Lesson 4: Energy Efficiency Should Not Be the Sole Consideration in Motor Selection
In a pandemic, our priorities change. For example, we may choose safety over economy. Priorities may also change when designing pump stations to operate in a natural disaster. While motor energy efficiency is important, it should not necessarily be the deciding factor. Consider fire pump motors, which rarely run. When needed, reliability and pump output—not energy efficiency—is what matters and should drive selection.
For pump station motors that run continuously, efficiency is typically a top consideration. But, the second- and third-tier pump stations, activated only after a storm surge or massive rain, play a critical role in preventing water from overwhelming a system. It is important to understand the pump’s environment and how the pump, motor and drive fit into the larger system. Motor selection for these pumps should be based on ensuring they have the power they need when they need it.
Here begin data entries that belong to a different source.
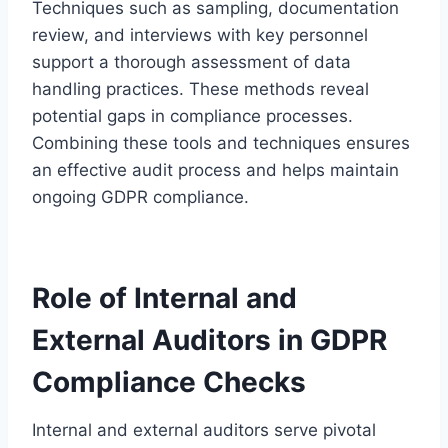
Techniques such as sampling, documentation
review, and interviews with key personnel
support a thorough assessment of data
handling practices. These methods reveal
potential gaps in compliance processes.
Combining these tools and techniques ensures
an effective audit process and helps maintain
ongoing GDPR compliance.
Role of Internal and
External Auditors in GDPR
Compliance Checks
Internal and external auditors serve pivotal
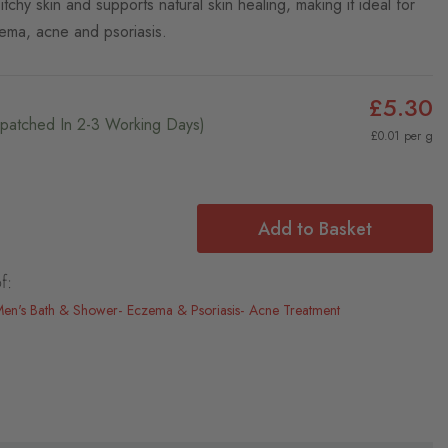
tchy skin and supports natural skin healing, making it ideal for
ema, acne and psoriasis.
£5.30
ispatched In 2-3 Working Days)
£0.01 per g
Add to Basket
f:
en's Bath & Shower
Eczema & Psoriasis
Acne Treatment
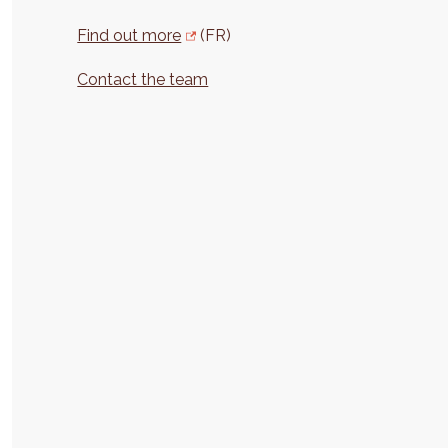
Find out more
(FR)
Contact the team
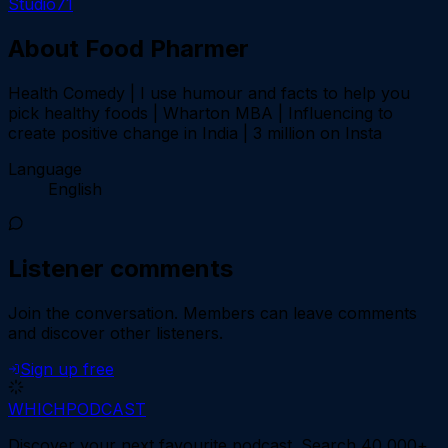
Studio71
About
Food Pharmer
Health Comedy | I use humour and facts to help you
pick healthy foods | Wharton MBA | Influencing to
create positive change in India | 3 million on Insta
Language
English
Listener comments
Join the conversation.
Members can leave comments
and discover other listeners.
Sign up free
WHICH
PODCAST
Discover your next favourite podcast. Search 40,000+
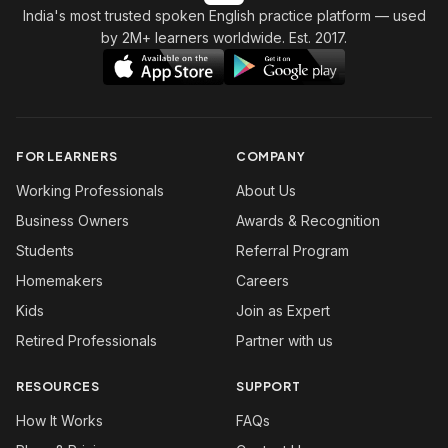
India's most trusted spoken English practice platform
— used
by 2M+ learners worldwide. Est. 2017.
FOR LEARNERS
COMPANY
Working Professionals
About Us
Business Owners
Awards & Recognition
Students
Referral Program
Homemakers
Careers
Kids
Join as Expert
Retired Professionals
Partner with us
RESOURCES
SUPPORT
How It Works
FAQs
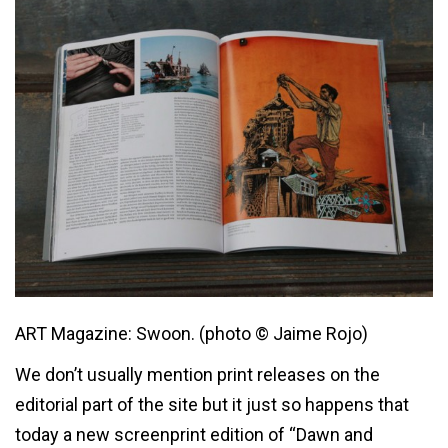
ART Magazine: Swoon. (photo © Jaime Rojo)
We don’t usually mention print releases on the
editorial part of the site but it just so happens that
today a new screenprint edition of “Dawn and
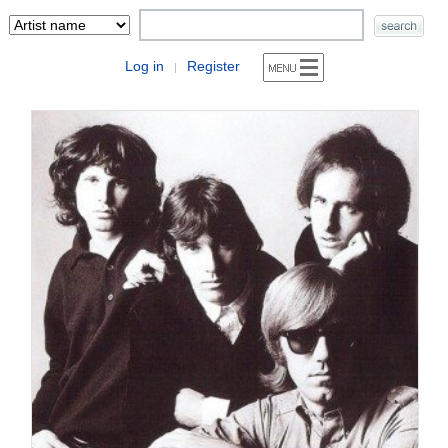
Log in
Register
|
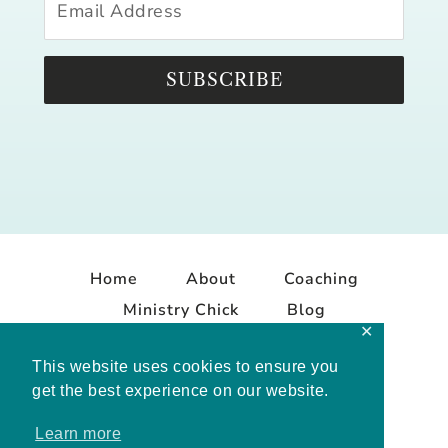
SUBSCRIBE
Home
About
Coaching
Ministry Chick
Blog
✕
Contact
This website uses cookies to ensure you
get the best experience on our website.
Learn more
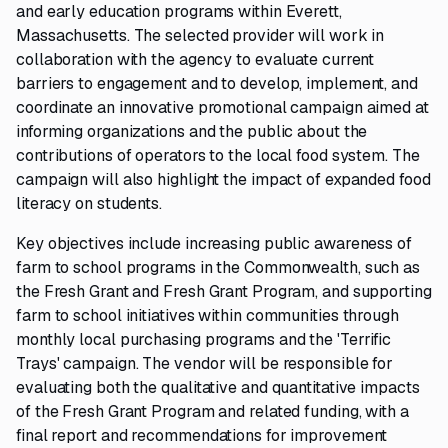
and early education programs within Everett,
Massachusetts. The selected provider will work in
collaboration with the agency to evaluate current
barriers to engagement and to develop, implement, and
coordinate an innovative promotional campaign aimed at
informing organizations and the public about the
contributions of operators to the local food system. The
campaign will also highlight the impact of expanded food
literacy on students.
Key objectives include increasing public awareness of
farm to school programs in the Commonwealth, such as
the Fresh Grant and Fresh Grant Program, and supporting
farm to school initiatives within communities through
monthly local purchasing programs and the 'Terrific
Trays' campaign. The vendor will be responsible for
evaluating both the qualitative and quantitative impacts
of the Fresh Grant Program and related funding, with a
final report and recommendations for improvement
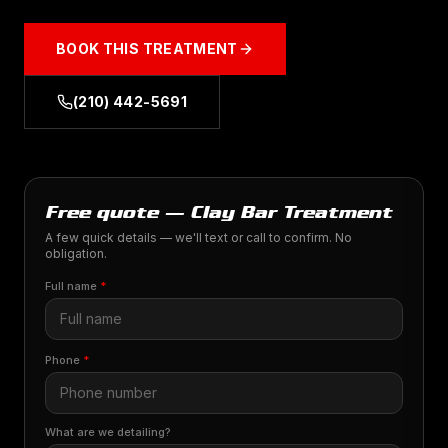
BOOK THIS TREATMENT
(210) 442-5691
Free quote — Clay Bar Treatment
A few quick details — we'll text or call to confirm. No
obligation.
Full name
*
Phone
*
What are we detailing?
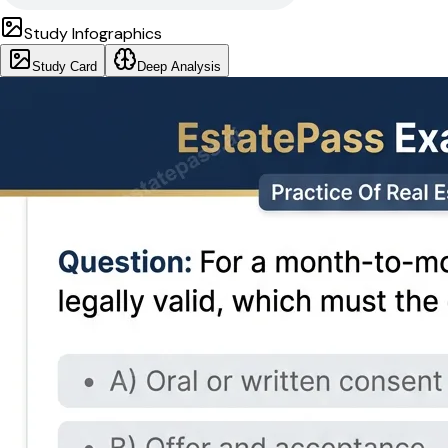
Study Infographics
Study Card
Deep Analysis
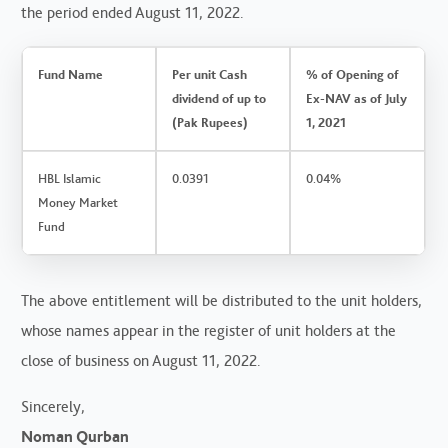
the period ended August 11, 2022.
Fund Name
Per unit Cash
% of Opening of
dividend of up to
Ex-NAV as of July
(Pak Rupees)
1, 2021
HBL Islamic
0.0391
0.04%
Money Market
Fund
The above entitlement will be distributed to the unit holders,
whose names appear in the register of unit holders at the
close of business on August 11, 2022.
Sincerely,
Noman Qurban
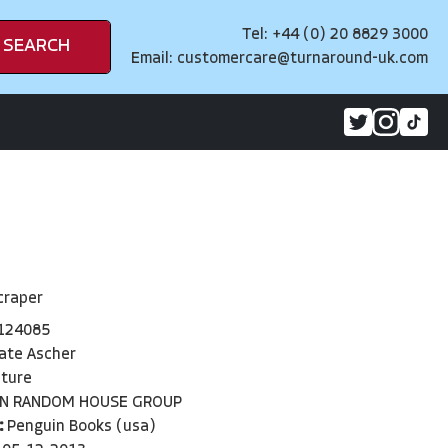
Tel: +44 (0) 20 8829 3000
SEARCH
Email:
customercare@turnaround-uk.com
craper
124085
ate Ascher
cture
IN RANDOM HOUSE GROUP
:
Penguin Books (usa)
Lesson 5: Engineers & Motor Manufacturers Should Be Working Together
A bright spot of the pandemic has been the medical and technological breakthroughs achieved through interdisciplinary collaboration. Moving forward, the pump and systems industry can do a better job of following this example.
Working together, motor manufacturers, pump engineers, and others can leverage IoT and machine-learning to eliminate high-failure components and create more reliable systems. Engineers are encouraged to get involved in industry standard committees to stay abreast of the latest integrated motor-drives, especially those that use IoT to enable communication with and between system components and improve overall system reliability.
Conversely, motor manufacturers can benefit from learning more about how their motors integrate with larger pumping systems. By solving problems at the system level, customers are more likely to get the solutions they need. And we will all be better prepared for whatever comes next.